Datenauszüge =
+ + + + + + +

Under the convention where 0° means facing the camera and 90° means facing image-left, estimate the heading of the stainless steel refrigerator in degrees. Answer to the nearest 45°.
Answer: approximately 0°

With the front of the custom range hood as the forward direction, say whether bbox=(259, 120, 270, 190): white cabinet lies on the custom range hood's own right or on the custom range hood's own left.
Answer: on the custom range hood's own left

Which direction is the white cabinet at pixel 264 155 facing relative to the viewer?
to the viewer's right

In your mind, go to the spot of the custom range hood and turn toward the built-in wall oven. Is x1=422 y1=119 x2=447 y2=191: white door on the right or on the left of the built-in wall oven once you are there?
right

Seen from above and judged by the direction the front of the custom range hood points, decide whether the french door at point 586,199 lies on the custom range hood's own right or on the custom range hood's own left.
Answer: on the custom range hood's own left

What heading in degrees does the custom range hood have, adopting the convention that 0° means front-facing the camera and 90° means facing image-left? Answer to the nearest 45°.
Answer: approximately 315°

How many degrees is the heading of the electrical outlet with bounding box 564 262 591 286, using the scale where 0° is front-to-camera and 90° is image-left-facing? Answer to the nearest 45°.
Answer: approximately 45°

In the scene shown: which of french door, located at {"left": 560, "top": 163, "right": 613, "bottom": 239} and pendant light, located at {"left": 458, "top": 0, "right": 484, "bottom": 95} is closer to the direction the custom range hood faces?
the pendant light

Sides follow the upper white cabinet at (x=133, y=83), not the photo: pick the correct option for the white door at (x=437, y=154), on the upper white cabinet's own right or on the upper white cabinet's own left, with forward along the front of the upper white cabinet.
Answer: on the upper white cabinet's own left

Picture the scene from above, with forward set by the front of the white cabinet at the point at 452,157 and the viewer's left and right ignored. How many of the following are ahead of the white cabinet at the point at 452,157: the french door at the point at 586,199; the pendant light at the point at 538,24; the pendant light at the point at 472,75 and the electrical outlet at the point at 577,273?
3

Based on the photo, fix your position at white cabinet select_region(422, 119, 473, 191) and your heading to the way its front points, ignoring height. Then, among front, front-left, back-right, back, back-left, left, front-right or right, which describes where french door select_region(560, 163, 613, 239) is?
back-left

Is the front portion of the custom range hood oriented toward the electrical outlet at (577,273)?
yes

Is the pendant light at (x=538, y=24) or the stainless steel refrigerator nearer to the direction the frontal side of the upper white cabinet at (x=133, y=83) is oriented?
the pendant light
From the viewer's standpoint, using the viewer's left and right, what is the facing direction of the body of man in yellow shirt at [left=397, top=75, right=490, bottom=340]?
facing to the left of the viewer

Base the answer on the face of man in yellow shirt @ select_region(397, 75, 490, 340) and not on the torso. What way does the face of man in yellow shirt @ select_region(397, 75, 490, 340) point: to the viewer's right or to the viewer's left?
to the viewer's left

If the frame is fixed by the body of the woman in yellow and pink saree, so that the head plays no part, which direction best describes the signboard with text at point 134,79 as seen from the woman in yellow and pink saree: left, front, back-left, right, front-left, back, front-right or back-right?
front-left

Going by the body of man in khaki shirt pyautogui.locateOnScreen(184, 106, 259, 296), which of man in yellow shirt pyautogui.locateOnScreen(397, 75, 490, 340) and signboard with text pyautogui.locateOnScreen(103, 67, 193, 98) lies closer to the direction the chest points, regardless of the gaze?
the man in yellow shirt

+ + + + + + +

Ersetze in den Zeilen von der Zeile mit „In your mind, go“ bis einschließlich der Zeile mit „Answer: approximately 45°“ jedes „built-in wall oven“ durch „wall oven“. Gib nur diese Zeilen wieder und lass alles andere unverändert.

In your mind, go to the spot of the custom range hood and turn toward the wall oven. Is x1=422 y1=119 x2=447 y2=191: white door on the right or on the left of the wall oven once you are there?
right

Seen from above and judged by the direction the front of the custom range hood points, decide whether the french door at point 586,199 lies on the custom range hood's own right or on the custom range hood's own left.
Answer: on the custom range hood's own left

What heading in degrees does the custom range hood have, adopting the convention that 0° means front-facing the camera and 90° means facing image-left? Answer to the nearest 45°.
Answer: approximately 315°

How many degrees is the heading of the electrical outlet with bounding box 564 262 591 286, using the scale where 0° is front-to-camera and 90° is image-left-facing? Answer to the nearest 45°.
Answer: approximately 45°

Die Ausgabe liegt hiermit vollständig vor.